In this very interesting text, Schmitt provides an idiosyncratic historical analysis of European political order. His argument is that, even though there have evidently been many regional conflicts and wars between European countries, a state of general stability has nevertheless been maintained within the European mainland over many centuries because of a particular spatial configuration that he calls a “nomos”. His argument is that this (relatively) stable order was made possible by the fact that extra-European territory was available in the New World and elsewhere for “discovery, occupation and expansion” by the primary European powers. This provided an ‘outside’ that guaranteed a flow of (relatively) stable political forces ‘inside’ Europe. At the time of writing, however, with evidence of the chaos of post-war disintegration all around him, Schmitt diagnoses this particular spatial ordering as rapidly coming to an end. Pondering the possible shape and form of a new nomos, he ruefully suggests that it would require some “fantastic parallel” to the previous one, such as could only be conceived “if men on their way to the moon discovered a new and hitherto unknown planet that could be exploited freely and utilized effectively to relieve their struggles on Earth”. In other words, Schmitt acknowledges that European political order (and, by implication, the nomos of the entire world) had been premised on a utopic ideology in which a new space, situated somewhere else, always had to be found. Since that new space was no longer available in the twentieth-century (short of rapid progress in technologies by which humans might be able to colonise other planets!), a perpetuation of that same nomos was no longer feasible. Instead, for Schmitt, a process of de-utopianization must take place: “human thinking again must be directed to the elemental orders of its terrestrial being here and now”, he writes in the Foreword, so as to re-conceive “the normative order of the earth”.
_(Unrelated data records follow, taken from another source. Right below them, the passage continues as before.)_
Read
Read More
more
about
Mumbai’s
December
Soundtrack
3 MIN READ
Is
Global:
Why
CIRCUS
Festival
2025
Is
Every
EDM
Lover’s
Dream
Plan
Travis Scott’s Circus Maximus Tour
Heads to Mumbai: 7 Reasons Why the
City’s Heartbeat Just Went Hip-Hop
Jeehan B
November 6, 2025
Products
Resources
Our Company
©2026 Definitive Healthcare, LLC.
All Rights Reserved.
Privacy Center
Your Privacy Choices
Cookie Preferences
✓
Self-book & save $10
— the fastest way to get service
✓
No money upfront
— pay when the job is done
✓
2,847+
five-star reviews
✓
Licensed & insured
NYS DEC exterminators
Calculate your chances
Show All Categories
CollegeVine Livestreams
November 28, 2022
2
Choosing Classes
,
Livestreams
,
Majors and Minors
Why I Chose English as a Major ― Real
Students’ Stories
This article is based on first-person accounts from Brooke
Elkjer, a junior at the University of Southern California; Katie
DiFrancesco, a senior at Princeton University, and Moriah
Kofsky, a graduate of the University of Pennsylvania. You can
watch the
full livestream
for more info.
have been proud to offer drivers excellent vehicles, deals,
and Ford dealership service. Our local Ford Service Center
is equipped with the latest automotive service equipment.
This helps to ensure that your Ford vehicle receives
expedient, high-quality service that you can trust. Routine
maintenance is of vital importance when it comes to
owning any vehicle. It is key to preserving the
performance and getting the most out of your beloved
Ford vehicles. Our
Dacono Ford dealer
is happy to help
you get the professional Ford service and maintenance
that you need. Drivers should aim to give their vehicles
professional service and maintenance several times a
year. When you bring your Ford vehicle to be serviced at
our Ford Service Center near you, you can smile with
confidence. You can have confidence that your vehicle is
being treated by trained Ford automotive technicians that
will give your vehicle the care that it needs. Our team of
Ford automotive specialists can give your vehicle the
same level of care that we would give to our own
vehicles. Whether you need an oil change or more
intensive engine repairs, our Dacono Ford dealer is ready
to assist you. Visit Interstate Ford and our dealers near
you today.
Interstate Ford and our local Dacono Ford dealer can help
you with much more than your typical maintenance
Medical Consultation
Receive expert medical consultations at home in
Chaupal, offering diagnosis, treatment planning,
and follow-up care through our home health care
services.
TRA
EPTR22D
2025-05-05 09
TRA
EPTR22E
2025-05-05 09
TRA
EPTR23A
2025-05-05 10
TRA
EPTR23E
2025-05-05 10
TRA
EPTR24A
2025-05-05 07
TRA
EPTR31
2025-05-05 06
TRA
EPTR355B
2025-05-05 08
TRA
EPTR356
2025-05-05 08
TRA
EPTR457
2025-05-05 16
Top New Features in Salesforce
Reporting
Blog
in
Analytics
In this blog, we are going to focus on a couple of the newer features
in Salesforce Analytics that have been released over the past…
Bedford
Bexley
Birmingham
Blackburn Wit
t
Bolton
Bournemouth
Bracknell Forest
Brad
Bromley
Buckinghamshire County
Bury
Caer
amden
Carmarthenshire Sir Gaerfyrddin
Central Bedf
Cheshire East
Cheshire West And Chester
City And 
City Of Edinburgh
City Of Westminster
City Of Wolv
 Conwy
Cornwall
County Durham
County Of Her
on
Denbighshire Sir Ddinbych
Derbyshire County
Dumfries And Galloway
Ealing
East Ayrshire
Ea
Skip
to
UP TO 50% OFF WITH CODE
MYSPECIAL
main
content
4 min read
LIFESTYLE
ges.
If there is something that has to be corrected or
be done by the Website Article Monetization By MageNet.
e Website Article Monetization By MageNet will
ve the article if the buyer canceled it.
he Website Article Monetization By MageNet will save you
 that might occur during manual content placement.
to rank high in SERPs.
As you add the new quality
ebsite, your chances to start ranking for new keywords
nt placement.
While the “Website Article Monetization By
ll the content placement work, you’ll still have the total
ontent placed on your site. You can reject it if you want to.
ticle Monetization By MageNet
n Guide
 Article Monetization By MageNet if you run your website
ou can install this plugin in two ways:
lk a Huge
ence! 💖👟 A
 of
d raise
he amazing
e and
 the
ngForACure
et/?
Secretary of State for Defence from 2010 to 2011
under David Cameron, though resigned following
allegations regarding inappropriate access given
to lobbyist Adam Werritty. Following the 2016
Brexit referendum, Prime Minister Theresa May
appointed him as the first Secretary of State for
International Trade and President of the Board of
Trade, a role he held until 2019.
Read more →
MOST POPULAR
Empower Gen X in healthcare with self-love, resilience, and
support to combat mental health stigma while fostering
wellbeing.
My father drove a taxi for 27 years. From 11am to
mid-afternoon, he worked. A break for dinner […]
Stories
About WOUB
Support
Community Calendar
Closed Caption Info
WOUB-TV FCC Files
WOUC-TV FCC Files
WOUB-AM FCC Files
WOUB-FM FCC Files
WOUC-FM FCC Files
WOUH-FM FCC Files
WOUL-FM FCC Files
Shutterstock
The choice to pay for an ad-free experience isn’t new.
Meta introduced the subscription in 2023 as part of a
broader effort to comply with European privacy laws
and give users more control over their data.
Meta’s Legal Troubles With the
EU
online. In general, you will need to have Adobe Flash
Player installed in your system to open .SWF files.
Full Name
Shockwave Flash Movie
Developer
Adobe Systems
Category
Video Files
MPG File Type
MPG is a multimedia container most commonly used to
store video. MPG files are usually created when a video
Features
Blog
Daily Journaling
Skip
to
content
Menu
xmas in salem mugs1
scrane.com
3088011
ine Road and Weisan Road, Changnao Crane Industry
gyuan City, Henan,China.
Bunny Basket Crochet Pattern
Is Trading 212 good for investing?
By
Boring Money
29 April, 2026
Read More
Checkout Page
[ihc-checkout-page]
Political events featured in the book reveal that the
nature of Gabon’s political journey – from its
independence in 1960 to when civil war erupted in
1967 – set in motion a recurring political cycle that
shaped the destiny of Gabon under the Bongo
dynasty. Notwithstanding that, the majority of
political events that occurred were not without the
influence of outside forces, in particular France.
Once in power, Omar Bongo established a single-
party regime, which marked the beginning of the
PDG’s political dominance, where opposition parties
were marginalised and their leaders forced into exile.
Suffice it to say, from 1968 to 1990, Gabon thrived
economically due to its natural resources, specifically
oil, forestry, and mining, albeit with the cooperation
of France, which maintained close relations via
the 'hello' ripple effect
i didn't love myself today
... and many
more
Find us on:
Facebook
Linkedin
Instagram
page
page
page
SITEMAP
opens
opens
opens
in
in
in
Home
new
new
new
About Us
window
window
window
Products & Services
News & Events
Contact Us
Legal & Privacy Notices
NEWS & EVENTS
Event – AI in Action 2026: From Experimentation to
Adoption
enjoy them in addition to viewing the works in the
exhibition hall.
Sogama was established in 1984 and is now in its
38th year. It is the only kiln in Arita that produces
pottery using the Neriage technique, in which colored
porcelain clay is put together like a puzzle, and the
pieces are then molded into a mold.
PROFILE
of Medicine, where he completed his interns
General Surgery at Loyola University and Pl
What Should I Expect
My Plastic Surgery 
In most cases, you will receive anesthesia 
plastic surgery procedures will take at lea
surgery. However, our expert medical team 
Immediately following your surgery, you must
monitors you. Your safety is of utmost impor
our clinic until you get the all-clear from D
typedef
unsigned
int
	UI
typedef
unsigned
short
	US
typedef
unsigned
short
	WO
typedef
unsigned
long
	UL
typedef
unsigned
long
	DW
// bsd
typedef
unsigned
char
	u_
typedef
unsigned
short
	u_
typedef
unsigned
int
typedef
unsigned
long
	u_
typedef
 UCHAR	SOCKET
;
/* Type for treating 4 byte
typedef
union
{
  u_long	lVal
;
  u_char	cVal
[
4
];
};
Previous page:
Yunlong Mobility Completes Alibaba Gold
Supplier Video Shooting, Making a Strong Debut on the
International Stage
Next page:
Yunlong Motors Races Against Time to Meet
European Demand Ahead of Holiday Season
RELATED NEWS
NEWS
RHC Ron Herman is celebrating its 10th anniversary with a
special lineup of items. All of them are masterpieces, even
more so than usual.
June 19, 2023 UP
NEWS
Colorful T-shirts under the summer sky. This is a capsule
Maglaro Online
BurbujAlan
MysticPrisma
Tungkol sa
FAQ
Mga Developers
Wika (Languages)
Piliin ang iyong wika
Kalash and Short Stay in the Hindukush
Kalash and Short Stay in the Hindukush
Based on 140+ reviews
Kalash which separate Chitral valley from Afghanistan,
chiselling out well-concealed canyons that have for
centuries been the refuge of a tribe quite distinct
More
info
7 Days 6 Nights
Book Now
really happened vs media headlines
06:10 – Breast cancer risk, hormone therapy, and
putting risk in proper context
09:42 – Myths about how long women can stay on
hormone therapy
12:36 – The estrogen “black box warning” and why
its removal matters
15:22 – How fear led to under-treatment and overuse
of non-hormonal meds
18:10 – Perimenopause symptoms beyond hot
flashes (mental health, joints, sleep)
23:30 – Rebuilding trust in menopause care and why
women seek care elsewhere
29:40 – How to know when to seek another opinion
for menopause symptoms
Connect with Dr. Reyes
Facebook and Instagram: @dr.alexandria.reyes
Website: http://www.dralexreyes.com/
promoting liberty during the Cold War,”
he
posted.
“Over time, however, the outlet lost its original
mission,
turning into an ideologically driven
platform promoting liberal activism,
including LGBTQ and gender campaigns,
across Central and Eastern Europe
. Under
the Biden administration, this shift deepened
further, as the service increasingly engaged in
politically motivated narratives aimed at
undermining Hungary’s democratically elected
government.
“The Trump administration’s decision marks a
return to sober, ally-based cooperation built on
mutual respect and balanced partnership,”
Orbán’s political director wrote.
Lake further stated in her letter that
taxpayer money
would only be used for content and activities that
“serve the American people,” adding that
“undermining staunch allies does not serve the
The analysis, and critique, of utopic space as being, literally, a space of ‘no-where’, is a unifying feature of all Schmitt’s post-war writing. For example, in a 1955 radio broadcast entitled ‘Dialogue on New Space’, Schmitt contrasts two modes of understanding of space that correspond exactly with what I have described above. The first is embodied in dramatic terms by the character of ‘MacFuture’, whose understands the maintenance of post-war global order in terms of American cultural and economic exceptionalism, and the possibility of forms of technological progress that would enable advanced nation-states to move beyond the restrictions imposed upon them by their own boundaries. This character is therefore an advocate for the utopia of globalization. The second understanding of space is voiced in dramatic terms by Schmitt’s own mouthpiece, a character called ‘Altmann’, who advocates instead for an associative mode of politics that takes place in the concrete space of this world, and not in a utopia that abridges or curtails this activity by situating actors in a ‘nowhere’ of transcendence: “the new spaces, out of which this new call comes, must therefore be found upon our Earth, and not outside in the cosmos”, as this character prophetically announces.